In the end, I think the issue is with a coder versus a developer (or engineer; I use those two words interchangeably). There are a whole lot of people who can write code that I simply wouldn't hire to develop an application. Knowing how to code is important for anyone who works around computers all day, but there are a lot of other problems to solve when building something larger than a personal website (or a basic test script!).

After all, the coding part of software engineering doesn't have to be hard. Frameworks, libraries, tools and tutorials all make life a bit easier. It's understanding software that turns a coder into a developer. Knowing how a thread pool works lets a developer size it appropriately rather than just setting "10" because that's the default or that's what the tutorial says. Understanding the architecture of a system lets an engineer work on one part of it safely without having to sit down and digest thousands or millions of lines of code.

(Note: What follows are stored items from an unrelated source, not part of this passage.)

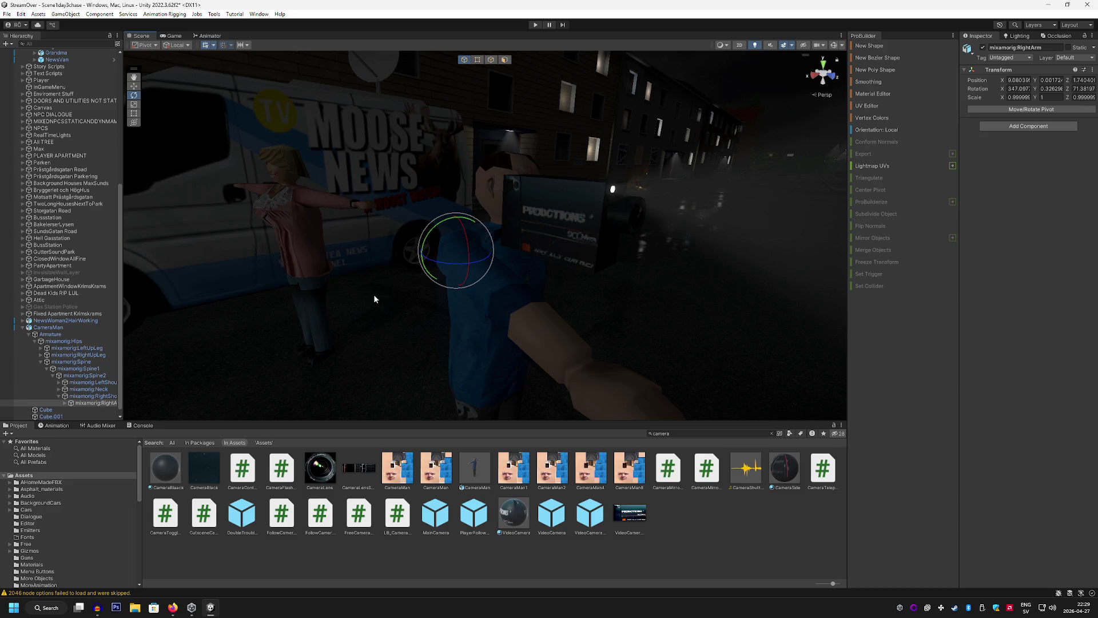
pyautogui.moveTo(439, 268)
pyautogui.mouseDown()
pyautogui.moveTo(401, 298)
pyautogui.moveTo(405, 329)
pyautogui.mouseUp()
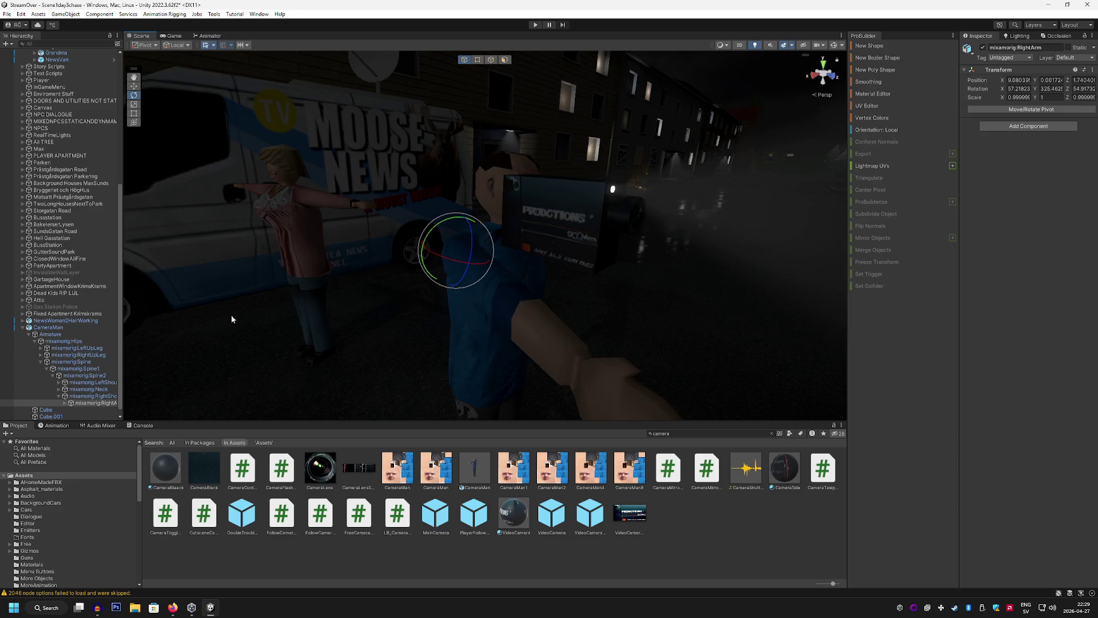
# Bend the RightForeArm up toward the video camera
pyautogui.click(64, 402)
pyautogui.click(94, 409)
pyautogui.moveTo(475, 298)
pyautogui.mouseDown()
pyautogui.moveTo(551, 298)
pyautogui.moveTo(454, 301)
pyautogui.moveTo(458, 269)
pyautogui.moveTo(559, 248)
pyautogui.moveTo(394, 233)
pyautogui.moveTo(399, 251)
pyautogui.mouseUp()
pyautogui.scroll(3, 453, 301)
pyautogui.scroll(-3, 461, 304)
pyautogui.click(94, 403)
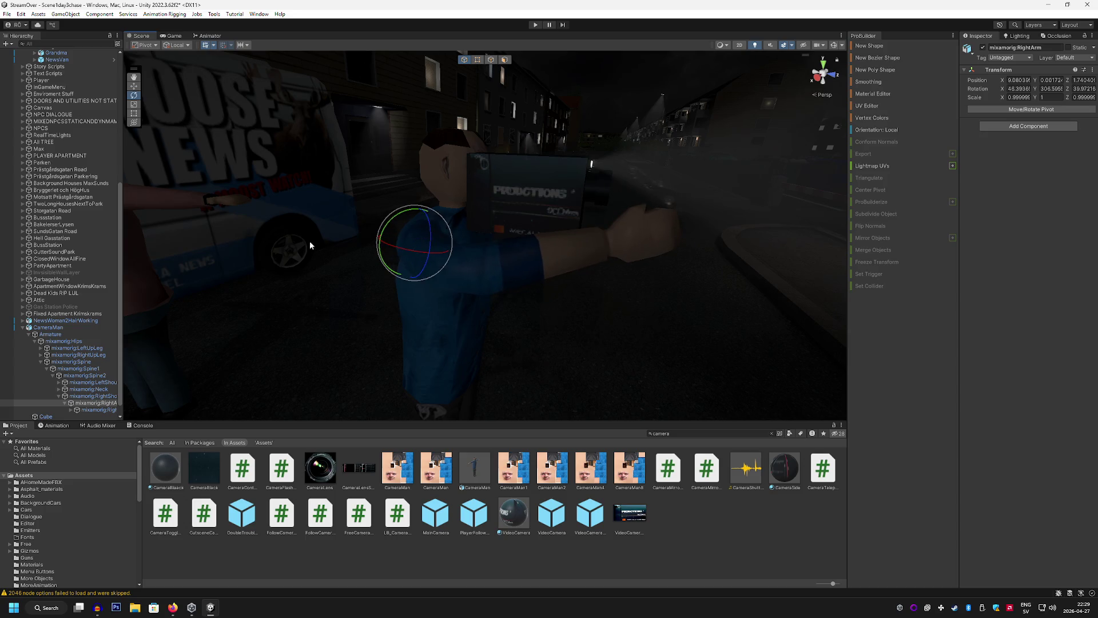
pyautogui.click(98, 409)
pyautogui.moveTo(467, 281)
pyautogui.mouseDown()
pyautogui.moveTo(485, 276)
pyautogui.moveTo(326, 274)
pyautogui.moveTo(391, 276)
pyautogui.mouseUp()
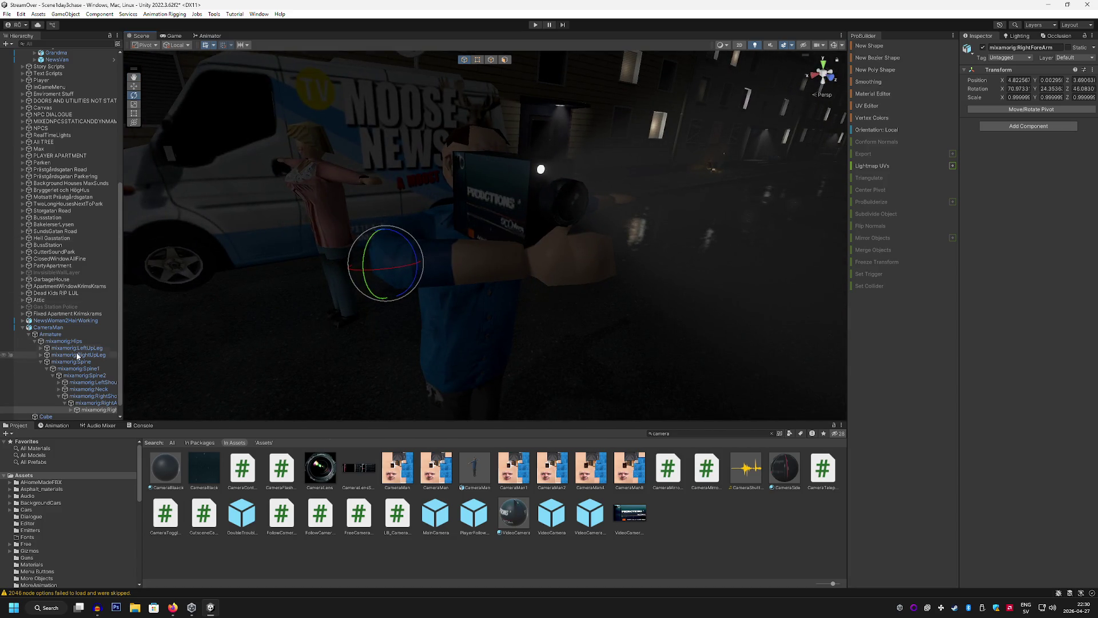
# Rotate the CameraMan's RightHand bone
pyautogui.scroll(-1, 77, 402)
pyautogui.click(71, 397)
pyautogui.click(85, 403)
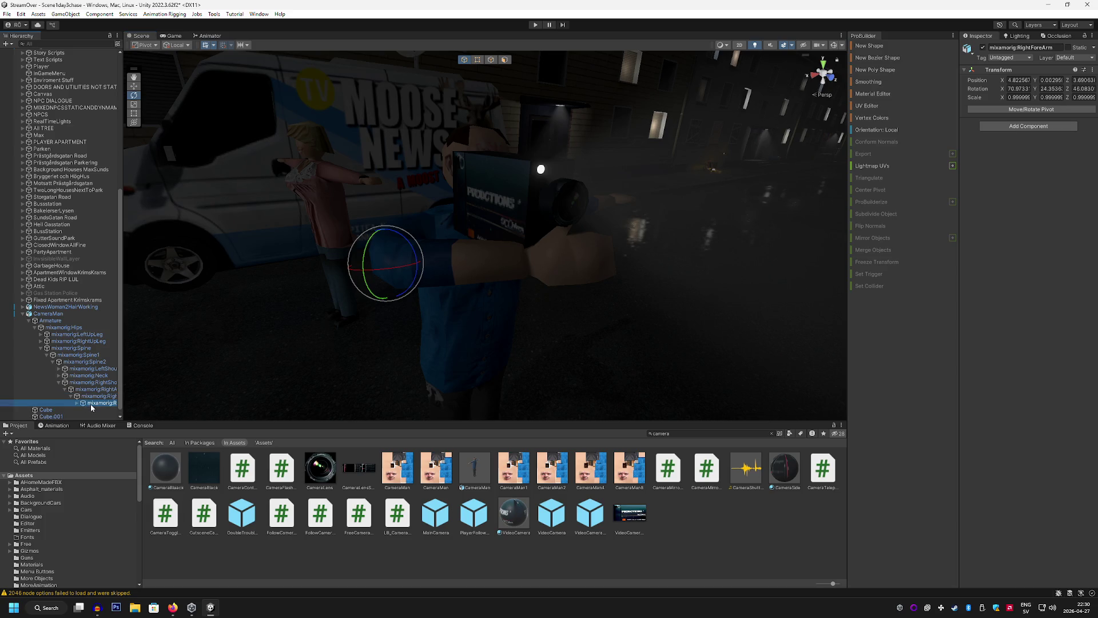
pyautogui.moveTo(537, 275)
pyautogui.mouseDown()
pyautogui.moveTo(581, 267)
pyautogui.moveTo(520, 250)
pyautogui.moveTo(533, 238)
pyautogui.moveTo(586, 257)
pyautogui.moveTo(315, 273)
pyautogui.moveTo(390, 264)
pyautogui.mouseUp()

There's no major lesson here, other than yes, let's embrace the "anyone can do it" ethos. It will develop pique the interest of the next generation of great engineers. Just be aware that it gives you a coder; being an engineer is the next step you have to take, and you have to choose to take it on your own.

1 comment:

  1. I understand why it's popular, and I understand why people like the word, but I've never been happy with the term "engineer" applied to software development.

    Mechanical engineering, civil engineering, electrical engineering, at heart all of the true engineering disciplines are about manipulating physical objects.

    With software, it is abstractions all the way down. Software people manipulate algorithms and concepts, not physical objects. I think that is a fundamental difference between software and traditional engineering, and it is a difference I think should be exploited much more than it traditionally has been.